Housing benefit cuts start to bite


Dave Nellist, Socialist Party councillor, Coventry
No DSS - Landlords discriminate against those on housing benefit

No DSS – Landlords discriminate against those on housing benefit

There will be widespread anguish at Tory/Lib Dems’ changes to housing benefit which came into force on 1 April. Hundreds of thousands of families will find their future entitlement to help with housing costs in privately rented property sharply reduced.

These changes will apply straightaway to all new claims for Local Housing Allowance (LHA). But other existing tenants, if already receiving LHA, will be affected if their circumstances change. For example, if someone in the family leaves (meaning their claim would then be based on ‘entitlement’ to a smaller home), or if a family moves to a new property, they will suffer cuts in entitlement.

Existing tenants will see their claims reduce at some point up to nine months after the anniversary of their claim date.

LHA was introduced by the Labour government in 2008 and only ever fully covered five out of ten rented properties in any area. But from 1 April the Tory/Lib Dem government has decided that only three in ten privately rented properties will be eligible for full LHA and be affordable. For those who live in the other seven out of ten properties, the government intends tenants will either have to make up the difference or move to somewhere cheaper.

Dave Nellist at NSSN lobby of TUC, photo Suleyman Civi

Dave Nellist at NSSN lobby of TUC, photo Suleyman Civi

In Coventry the local council has written to approximately 10,000 tenants and 1,200 landlords, and, in a press release, estimates the changes will reduce entitlement to LHA for privately renting tenants by an average of £550 a year, or £11 a week.

For larger families the reduction could be as much as £2,750 a year, or £55 a week as the rate for new claims will be based on a maximum four bedroom, not a five bedroom, property.

As unemployment rises, then more and more families are going to be pushed into poverty. And if landlords don’t reduce their rents by the same amount as the cuts (not a very likely prospect) then evictions and homelessness will rise.

As housing specialist Rob Windsor said: “This is just the start of cuts which will push people into overcrowded housing. In the case of people under 35 years old, shared housing will be the only option. With less and less jobs the days of rising homelessness will return, thanks to the Tories and their Liberal Democrat rear gunners.”

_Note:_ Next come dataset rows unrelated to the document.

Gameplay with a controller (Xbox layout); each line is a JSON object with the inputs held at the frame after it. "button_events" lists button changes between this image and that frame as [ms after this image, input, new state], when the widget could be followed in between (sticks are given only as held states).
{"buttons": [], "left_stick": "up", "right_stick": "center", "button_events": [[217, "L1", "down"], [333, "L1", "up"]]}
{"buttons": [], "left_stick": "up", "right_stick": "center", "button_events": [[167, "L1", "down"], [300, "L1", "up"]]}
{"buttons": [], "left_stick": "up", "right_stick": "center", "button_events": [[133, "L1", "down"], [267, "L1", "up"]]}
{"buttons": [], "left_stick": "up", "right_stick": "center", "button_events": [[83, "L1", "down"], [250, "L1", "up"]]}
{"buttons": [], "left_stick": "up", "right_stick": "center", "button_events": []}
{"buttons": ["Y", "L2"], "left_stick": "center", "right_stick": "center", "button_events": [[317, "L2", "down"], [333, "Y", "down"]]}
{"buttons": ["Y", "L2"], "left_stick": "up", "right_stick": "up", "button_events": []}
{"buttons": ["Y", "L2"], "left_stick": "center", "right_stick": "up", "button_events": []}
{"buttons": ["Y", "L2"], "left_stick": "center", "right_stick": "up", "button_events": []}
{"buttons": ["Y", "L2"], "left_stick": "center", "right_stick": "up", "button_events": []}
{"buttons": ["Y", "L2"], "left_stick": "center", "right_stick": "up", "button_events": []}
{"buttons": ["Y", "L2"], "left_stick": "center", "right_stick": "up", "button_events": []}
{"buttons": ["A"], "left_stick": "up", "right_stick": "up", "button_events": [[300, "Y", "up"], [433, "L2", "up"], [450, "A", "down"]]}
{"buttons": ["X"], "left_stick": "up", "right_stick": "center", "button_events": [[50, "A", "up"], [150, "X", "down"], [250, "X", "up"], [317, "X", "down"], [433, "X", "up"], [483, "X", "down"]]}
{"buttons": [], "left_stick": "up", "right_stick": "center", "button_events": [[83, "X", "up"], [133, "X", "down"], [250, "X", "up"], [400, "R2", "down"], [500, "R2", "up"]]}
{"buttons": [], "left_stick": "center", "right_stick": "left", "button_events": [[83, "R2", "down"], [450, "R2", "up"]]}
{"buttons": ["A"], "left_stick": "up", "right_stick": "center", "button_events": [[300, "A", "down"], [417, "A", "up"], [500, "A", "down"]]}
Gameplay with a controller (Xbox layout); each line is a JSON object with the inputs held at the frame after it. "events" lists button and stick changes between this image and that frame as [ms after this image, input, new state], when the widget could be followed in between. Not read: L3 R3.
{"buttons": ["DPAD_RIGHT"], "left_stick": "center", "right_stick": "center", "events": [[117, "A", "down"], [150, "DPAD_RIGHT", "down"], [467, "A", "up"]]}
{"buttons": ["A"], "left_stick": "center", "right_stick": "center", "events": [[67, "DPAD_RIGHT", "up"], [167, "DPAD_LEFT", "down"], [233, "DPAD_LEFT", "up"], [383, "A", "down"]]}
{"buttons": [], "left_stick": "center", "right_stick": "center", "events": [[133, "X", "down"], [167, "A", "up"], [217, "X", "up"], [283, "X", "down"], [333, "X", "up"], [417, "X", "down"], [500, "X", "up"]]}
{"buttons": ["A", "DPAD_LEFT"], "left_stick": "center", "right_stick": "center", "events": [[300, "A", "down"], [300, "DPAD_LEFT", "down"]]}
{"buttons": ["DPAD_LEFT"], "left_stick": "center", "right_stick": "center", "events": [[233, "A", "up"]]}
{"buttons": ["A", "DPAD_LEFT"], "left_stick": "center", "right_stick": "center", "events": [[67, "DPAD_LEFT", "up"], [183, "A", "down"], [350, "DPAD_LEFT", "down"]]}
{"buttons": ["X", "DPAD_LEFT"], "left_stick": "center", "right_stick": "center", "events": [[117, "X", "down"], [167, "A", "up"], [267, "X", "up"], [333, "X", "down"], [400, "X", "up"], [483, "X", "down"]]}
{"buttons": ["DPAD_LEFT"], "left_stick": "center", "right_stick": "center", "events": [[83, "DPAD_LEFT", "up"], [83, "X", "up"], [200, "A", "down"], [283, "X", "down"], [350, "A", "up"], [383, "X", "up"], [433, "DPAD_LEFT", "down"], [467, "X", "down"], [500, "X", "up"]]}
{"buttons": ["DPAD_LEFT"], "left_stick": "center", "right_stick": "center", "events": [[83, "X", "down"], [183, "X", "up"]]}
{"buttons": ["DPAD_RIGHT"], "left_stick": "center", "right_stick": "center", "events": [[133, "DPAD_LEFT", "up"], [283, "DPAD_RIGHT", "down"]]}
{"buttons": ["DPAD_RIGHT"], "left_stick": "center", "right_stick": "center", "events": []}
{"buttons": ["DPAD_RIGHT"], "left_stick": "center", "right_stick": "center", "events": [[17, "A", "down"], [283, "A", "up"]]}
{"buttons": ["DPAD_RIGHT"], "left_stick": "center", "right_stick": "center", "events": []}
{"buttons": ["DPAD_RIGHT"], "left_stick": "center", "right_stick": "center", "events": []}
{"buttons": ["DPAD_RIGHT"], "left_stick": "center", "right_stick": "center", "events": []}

I want Coventry council to collate the responses to the letters they have sent to tenants and landlords and urgently prepare a strategy to pressurise the government to reverse these vindictive changes.

Pressure needs to be brought on councils around the country to link up in a campaign to force the government to retreat.

We need candidates in the May elections who will argue against these cuts and instead for a mass programme of building affordable, decent housing, and a benefits system that fully protects people when they need it.

Candidates from the Trade Unionist and Socialist Coalition (TUSC) will certainly be doing that.